=== Required work ===
Every entry below should be restated word for word, except for its images.
··· Records supplied
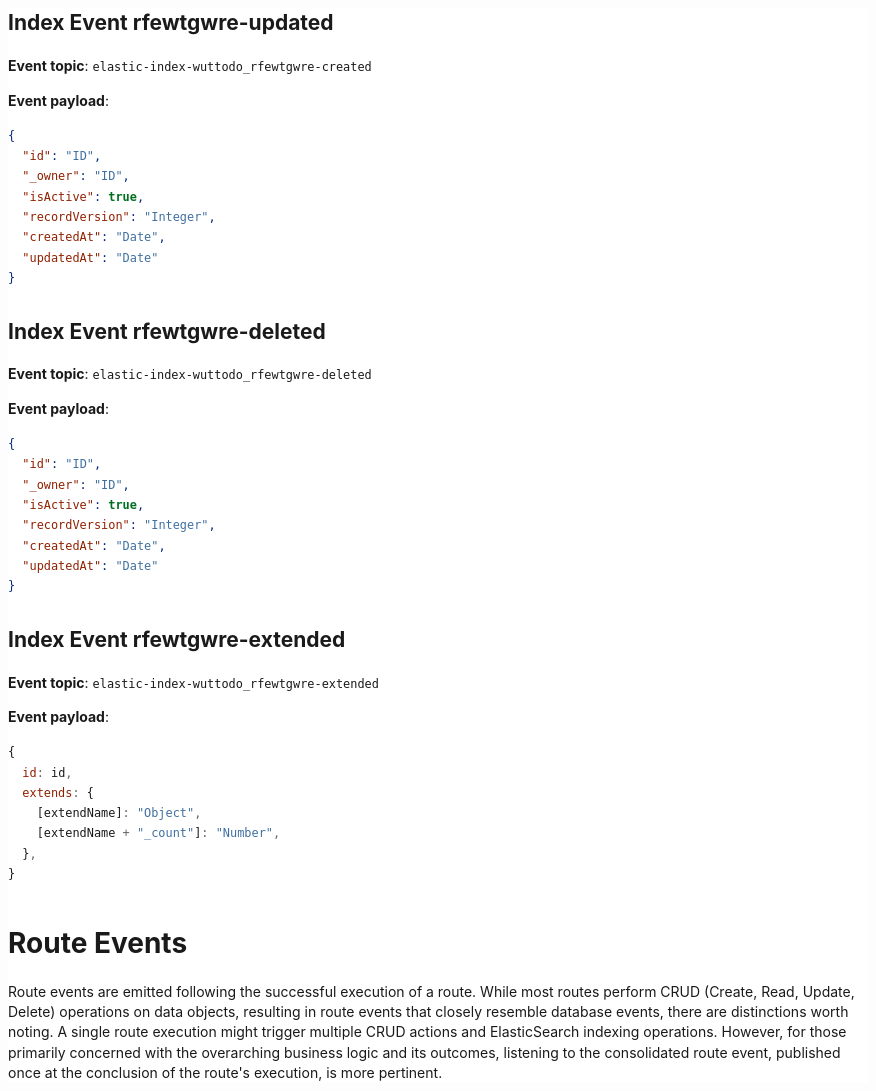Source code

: ## Index Event rfewtgwre-updated

**Event topic**: `elastic-index-wuttodo_rfewtgwre-created`

**Event payload**:

```json
{
  "id": "ID",
  "_owner": "ID",
  "isActive": true,
  "recordVersion": "Integer",
  "createdAt": "Date",
  "updatedAt": "Date"
}
```

## Index Event rfewtgwre-deleted

**Event topic**: `elastic-index-wuttodo_rfewtgwre-deleted`

**Event payload**:

```json
{
  "id": "ID",
  "_owner": "ID",
  "isActive": true,
  "recordVersion": "Integer",
  "createdAt": "Date",
  "updatedAt": "Date"
}
```

## Index Event rfewtgwre-extended

**Event topic**: `elastic-index-wuttodo_rfewtgwre-extended`

**Event payload**:

```js
{
  id: id,
  extends: {
    [extendName]: "Object",
    [extendName + "_count"]: "Number",
  },
}
```

# Route Events

Route events are emitted following the successful execution of a route. While most routes perform CRUD (Create, Read, Update, Delete) operations on data objects, resulting in route events that closely resemble database events, there are distinctions worth noting. A single route execution might trigger multiple CRUD actions and ElasticSearch indexing operations. However, for those primarily concerned with the overarching business logic and its outcomes, listening to the consolidated route event, published once at the conclusion of the route's execution, is more pertinent.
······
=== Final answer ===
Source code

: ## Index Event rfewtgwre-updated

**Event topic**: `elastic-index-wuttodo_rfewtgwre-created`

**Event payload**:

```json
{
  "id": "ID",
  "_owner": "ID",
  "isActive": true,
  "recordVersion": "Integer",
  "createdAt": "Date",
  "updatedAt": "Date"
}
```

## Index Event rfewtgwre-deleted

**Event topic**: `elastic-index-wuttodo_rfewtgwre-deleted`

**Event payload**:

```json
{
  "id": "ID",
  "_owner": "ID",
  "isActive": true,
  "recordVersion": "Integer",
  "createdAt": "Date",
  "updatedAt": "Date"
}
```

## Index Event rfewtgwre-extended

**Event topic**: `elastic-index-wuttodo_rfewtgwre-extended`

**Event payload**:

```js
{
  id: id,
  extends: {
    [extendName]: "Object",
    [extendName + "_count"]: "Number",
  },
}
```

# Route Events

Route events are emitted following the successful execution of a route. While most routes perform CRUD (Create, Read, Update, Delete) operations on data objects, resulting in route events that closely resemble database events, there are distinctions worth noting. A single route execution might trigger multiple CRUD actions and ElasticSearch indexing operations. However, for those primarily concerned with the overarching business logic and its outcomes, listening to the consolidated route event, published once at the conclusion of the route's execution, is more pertinent.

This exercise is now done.